Opportunism

Luis Rubio

The evidence shows that the project is about power, not well-being or development. In this context, the crisis certainly fits like a glove, as the President recently stated. It means, as confirmed by Rahm Emanuel, then Obama’s political adviser, “You never want a serious crisis to go to waste. And by that I mean that it is an opportunity to do things that you think you could not before.” In the Marxist terms utilized by many Morena party members, the objective is to deepen the contradictions in order to change the reality.

In effect, the President was elected to change the reality: his electoral platform proposed to confront poverty, corruption, inequality, and the lack of accelerated growth. If anything has distinguished the President during the past year and a half it is his being consistent in his promises and in advancing his agenda on each of those fronts. The key question with respect to AMLO does not lie in his objectives, which are public and transparent, but rather in the strategies he espouses to achieve them. In plain terms, no one can be against those objectives, but what seems evident is that he is not advancing toward their resolution; instead, he is concentrating his power on all fronts, as if that would suffice for procuring his objectives.

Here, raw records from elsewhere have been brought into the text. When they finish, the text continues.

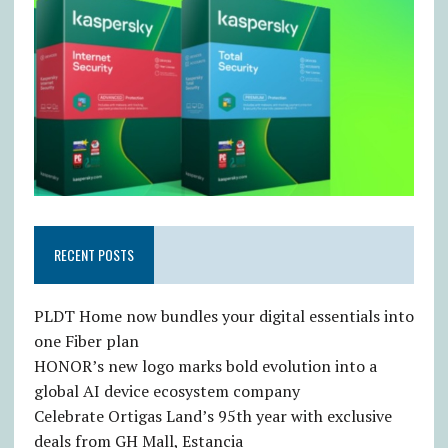
RECENT POSTS
PLDT Home now bundles your digital essentials into
one Fiber plan
HONOR’s new logo marks bold evolution into a
global AI device ecosystem company
Celebrate Ortigas Land’s 95th year with exclusive
deals from GH Mall, Estancia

The notion that the concentration of power resolves the country’s problems derives from a partial and insufficient reading of what occurred in the era of stabilizing development, above all in the sixties and at the beginning of the seventies. The dates matter because the results were contrasting: between the forties and the onset of the seventies the country enjoyed a situation of exceptional economic growth and political stability, a perfect combination that resulted from a political and economic model that maintained coherence between them but that, in the sixties, began to reach its limit. In the seventies there was an attempt to prolong a model that no longer possessed economic or political viability through growing indebtedness, which led to the debt crisis in 1982 and the terrible recession of that decade.

The main point is that there was a model that worked, a model whose characteristics included a strong presidency, the product of concrete economic and political strategies. The strong presidency was the consequence of a model, not the model itself. In addition, that model responded to an historical moment of Mexico and of the world that no longer exists. In this respect, attempting to recreate the presidency to resolve 21st-century problems is, as Marx would have said, a farce.

The latter has not impeded the construction of a strong presidency and a government focused on control from proceeding rapidly and without pause, as illustrated by the attempt to eliminate any constitutional control in decision making of the public expenditure or the recent steal of electric rights. However, the fallacy behind that project is its not being susceptible to making headway toward the achievement of the objectives put forth by the President: clearly, corruption has not diminished (as always in Mexico’s political system, the corrupt are those of the government-in-progress, but there the corruption remains); poverty does not diminish with the increase of government transfers (but a client base is strengthened that has nothing to do with poverty); and, it is clear, inequality does not diminish. In terms of growth, there is no need to say anything further.

The evidence reveals that the true project is not development but control: not only is everything pinpointed in that direction, but there is not even any pretense of building the type of a steering-role capacity (“rectoría del Estado”) that characterized the stabilizing development era. However, the objective of control is accompanied by the neutralization not only of the (supposed) counterweights to presidential power, but also by the elimination of all of the success factors typifying the period that the President calls “neoliberal.” This implies that the objective is not exclusively to restore an era of Mexico’s past, but to destroy the mainstays that do allow some things to function (actually, many of them very well, such as the manufacturing plant for export, now at risk). This would follow the Trotsky maxim that “the worse things go, the better.”

What is peculiar about the current moment is that the President forges ahead within the legislative milieu nearly without restriction, but the results are, despite of that, pyrrhic. His control of the House of Representatives through Morena is indisputable and, for bills not requiring a qualified majority, he possesses similar control of the Senate. Nonetheless, although Morena is a tool of the President, it does not constitute social representation with ample presence in the society. Its legislative strength is overwhelming, which permits the President to manipulate and deploy the party at will, but it does not have the capacity to mobilize or control the society.

The President has converted the crisis of the pandemic into an opportunity to press onward with his project of control, but it is, nonetheless, not advancing: the society has increasingly acquired greater presence and relevance. In a word: this is the time and this is the opportunity for society to seize the role corresponding to it, to sever itself from the universe of fake news and prevailing corruption to build a platform of solid future development. Crises are opportunities for everyone.